▸ **Problem to work on**: Please copy every line of the data in which the string "brown" appears.

▸ **Data**:
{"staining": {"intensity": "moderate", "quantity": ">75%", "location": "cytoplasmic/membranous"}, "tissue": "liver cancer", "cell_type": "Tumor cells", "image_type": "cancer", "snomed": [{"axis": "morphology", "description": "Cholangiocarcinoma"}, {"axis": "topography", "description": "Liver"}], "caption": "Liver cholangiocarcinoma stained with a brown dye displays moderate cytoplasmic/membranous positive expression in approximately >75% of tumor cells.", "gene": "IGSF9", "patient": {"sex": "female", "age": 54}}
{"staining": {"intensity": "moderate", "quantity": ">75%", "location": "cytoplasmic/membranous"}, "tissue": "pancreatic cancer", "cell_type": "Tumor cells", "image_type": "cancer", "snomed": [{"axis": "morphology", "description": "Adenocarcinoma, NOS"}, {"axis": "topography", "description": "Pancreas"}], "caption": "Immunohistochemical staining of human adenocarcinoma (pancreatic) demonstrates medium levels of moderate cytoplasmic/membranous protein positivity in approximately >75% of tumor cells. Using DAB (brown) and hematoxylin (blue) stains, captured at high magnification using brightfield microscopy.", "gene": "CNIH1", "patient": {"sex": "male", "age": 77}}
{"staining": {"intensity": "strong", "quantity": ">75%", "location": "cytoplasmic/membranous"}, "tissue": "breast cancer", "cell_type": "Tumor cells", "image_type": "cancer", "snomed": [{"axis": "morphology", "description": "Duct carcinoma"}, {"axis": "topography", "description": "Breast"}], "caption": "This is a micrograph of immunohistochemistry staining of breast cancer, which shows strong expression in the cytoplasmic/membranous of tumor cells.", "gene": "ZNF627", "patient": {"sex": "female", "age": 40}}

▸ **Result of the exercise**:
{"staining": {"intensity": "moderate", "quantity": ">75%", "location": "cytoplasmic/membranous"}, "tissue": "liver cancer", "cell_type": "Tumor cells", "image_type": "cancer", "snomed": [{"axis": "morphology", "description": "Cholangiocarcinoma"}, {"axis": "topography", "description": "Liver"}], "caption": "Liver cholangiocarcinoma stained with a brown dye displays moderate cytoplasmic/membranous positive expression in approximately >75% of tumor cells.", "gene": "IGSF9", "patient": {"sex": "female", "age": 54}}
{"staining": {"intensity": "moderate", "quantity": ">75%", "location": "cytoplasmic/membranous"}, "tissue": "pancreatic cancer", "cell_type": "Tumor cells", "image_type": "cancer", "snomed": [{"axis": "morphology", "description": "Adenocarcinoma, NOS"}, {"axis": "topography", "description": "Pancreas"}], "caption": "Immunohistochemical staining of human adenocarcinoma (pancreatic) demonstrates medium levels of moderate cytoplasmic/membranous protein positivity in approximately >75% of tumor cells. Using DAB (brown) and hematoxylin (blue) stains, captured at high magnification using brightfield microscopy.", "gene": "CNIH1", "patient": {"sex": "male", "age": 77}}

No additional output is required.